THE TASK:
Repeat every entry word for word; omit all pictures.

[RECORDS PROVIDED — start]

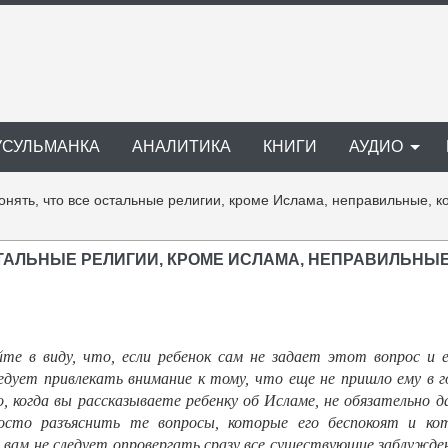
УСУЛЬМАНКА
АНАЛИТИКА
КНИГИ
АУДИО
онять, что все остальные религии, кроме Ислама, неправильные, ко
ОСТАЛЬНЫЕ РЕЛИГИИ, КРОМЕ ИСЛАМА, НЕПРАВИЛЬНЫЕ
те в виду, что, если ребенок сам не задает этот вопрос и е
едует привлекать внимание к тому, что еще не пришло ему в го
, когда вы рассказываете ребенку об Исламе, не обязательно 
сто разъяснить те вопросы, которые его беспокоят и ко
 вам не следует опровергать сразу все существующие заблужден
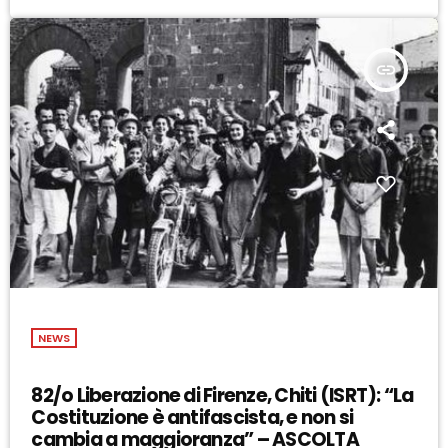
insert_link
NEWS
82/o Liberazione di Firenze, Chiti (ISRT): “La
Costituzione è antifascista, e non si
cambia a maggioranza” – ASCOLTA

[RECORDS PROVIDED — finish]

REPLY TO THE TASK:
УСУЛЬМАНКА
АНАЛИТИКА
КНИГИ
АУДИО
онять, что все остальные религии, кроме Ислама, неправильные, ко
ОСТАЛЬНЫЕ РЕЛИГИИ, КРОМЕ ИСЛАМА, НЕПРАВИЛЬНЫЕ
те в виду, что, если ребенок сам не задает этот вопрос и е
едует привлекать внимание к тому, что еще не пришло ему в го
, когда вы рассказываете ребенку об Исламе, не обязательно 
сто разъяснить те вопросы, которые его беспокоят и ко
 вам не следует опровергать сразу все существующие заблужден
insert_link
NEWS
82/o Liberazione di Firenze, Chiti (ISRT): “La
Costituzione è antifascista, e non si
cambia a maggioranza” – ASCOLTA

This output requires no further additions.